Martin Ruf - Qualitas Occulta


  • "Könnte es sein, dass Sie neu in dieser Stadt sind und gar nicht wissen, dass Sie gerade ein Netz immer kleinerer, immer dunklerer Gassen betreten haben?

    Sind Ihnen etwa die hoch aufragenden, windschiefen Häuser noch nicht aufgefallen?

    Haben Sie noch nicht bemerkt, dass sich diese Häuser so weit über die immer schmaleren Wege neigen, dass ihre Schatten auch noch die letzten Reste des Sternenlichts verdunkeln?

    Können Sie aufhören, mit den Zähnen zu klappern?"


    Chapbook mit drei Erzählungen von Martin Ruf. Auf Facebook heißt es dazu:

    "Mit dieser Veröffentlichung geht unsere Chapbooks- und Novellenreihe WHITETRAIN Underground in die #5te Runde. Wer gleich handelt, kann das gute Stück vielleicht sogar noch zu Halloween auf dem Tisch haben.

    Auch ist damit die kleine Trilogie mit Beiträgen Martin Rufs für die Reihe abgeschlossen, nachdem zuvor seine Übersetzungen von D.P. Watts Ophelia und Louis Marvicks Ein Connoisseur der Trauer erschienen waren.

    Whitetrain bedankt sich hiermit bei allen Mitfahrenden und wünscht eine neblige Schauerzeit. Gedenket Eurer Toten."


    Habe das Buch gerade bestellt. Da bisher alle Chapbooks der Underground-Reihe absolut großartig waren und ich Martin Rufs Kurzgeschichte aus dem "IF Annual 2020" sehr gemocht habe, kann es eigentlich nur gut werden.

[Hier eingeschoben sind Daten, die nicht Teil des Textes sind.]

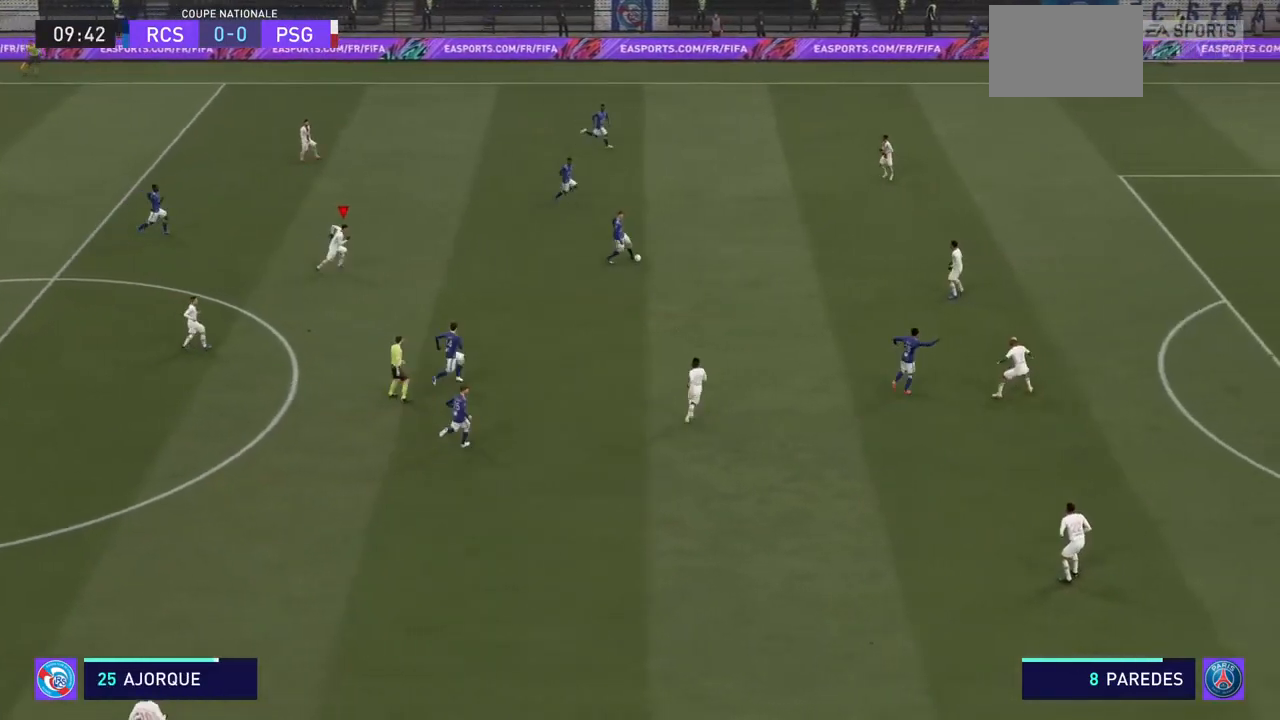
{"buttons": ["R2"], "left_stick": "right", "right_stick": "center", "events": []}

  • It's Halloween, so here we go...


    "Qualitas occulta: (lat.: dunkle Eigenschaft), vor allem in der Naturlehre auftretende Bezeichnung für unerklärliche, weil nicht wahrnehmbare Ursachen und Kräfte." (Metzler Lexikon der Philosophie).


    Enthalten sind in diesem schmalen Buch drei Kurzgeschichten. Neben dem Tod, spielt dort vor allem Nebel eine große Rolle. Und genauso undurchschaubar und geheimnisvoll wie der Nebel, fallen auch Rufs Texte aus.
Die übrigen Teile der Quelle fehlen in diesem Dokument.